February 13, 2019 / 2:49 AM / 2 months ago

China's iron ore futures extend pullback amid supply speculation

* Dalian iron ore falls as much as 4.7 pct

* Market seen nervous ahead of China trade data

By Enrico Dela Cruz

MANILA, Feb 13 (Reuters) - Iron ore futures in China fell for a second straight session on Wednesday, dropping nearly 5 percent, as the market awaited clarity on the magnitude of supply disruption following Vale SA’s dam closures.

Steel prices also fell as worries over weak demand in top consumer China persist.

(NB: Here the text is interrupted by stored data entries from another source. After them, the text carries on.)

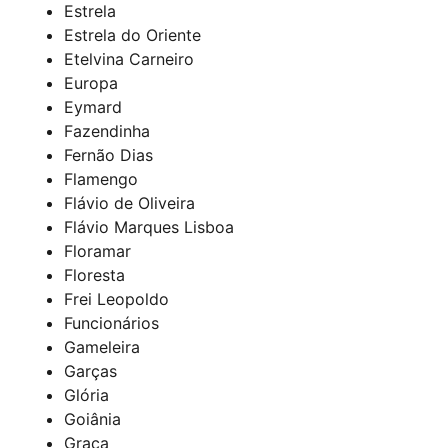
Estrela
Estrela do Oriente
Etelvina Carneiro
Europa
Eymard
Fazendinha
Fernão Dias
Flamengo
Flávio de Oliveira
Flávio Marques Lisboa
Floramar
Floresta
Frei Leopoldo
Funcionários
Gameleira
Garças
Glória
Goiânia
Graça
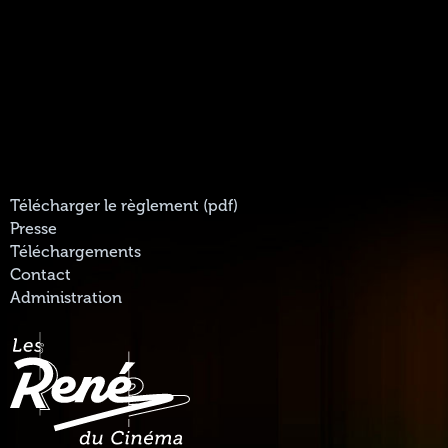
Télécharger le règlement (pdf)
Presse
Téléchargements
Contact
Administration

The most traded iron ore on the Dalian Commodity Exchange slid as much as 4.7 percent to 615 yuan ($90.93) a tonne. The steel-making raw material hit a record high 657.5 yuan on Tuesday but ended lower after an eight-day rally.

“I think this is just a natural volatility after such a big supply shock,” said Daniel Hynes, senior commodity strategist at ANZ. “At the moment no one is really sure how things will progress (in Brazil) in the immediate term.”

Brazilian miner Vale, the world’s largest iron ore producer, has declared force majeure on some iron ore contracts after a court-ordered halt to a mine responsible for nearly 9 percent of its output following a dam burst that likely killed more than 300 people.

Other steel-making ingredients were also lower, with coking coal down 0.7 percent at 1,276 yuan a tonne by 0216 GMT, while coke slipped 2.2 percent to 2,055.5 yuan.

The most-active rebar contract on the Shanghai Futures Exchange fell as much as 2.2 percent to 3,711 yuan. Hot rolled coil dropped almost 2 percent to 3,613 yuan.

“That probably has something to do with the economic outlook in China. We’ll wait and see how the data this week pans out. I do suspect the market is getting a little nervous,” Hynes said.

China’s trade engine likely remained stuck in reverse in January, with imports and exports expected to fall for the second month in a row, adding to concerns the economy may be at risk of a sharper slowdown.

The trade data will be released on Thursday.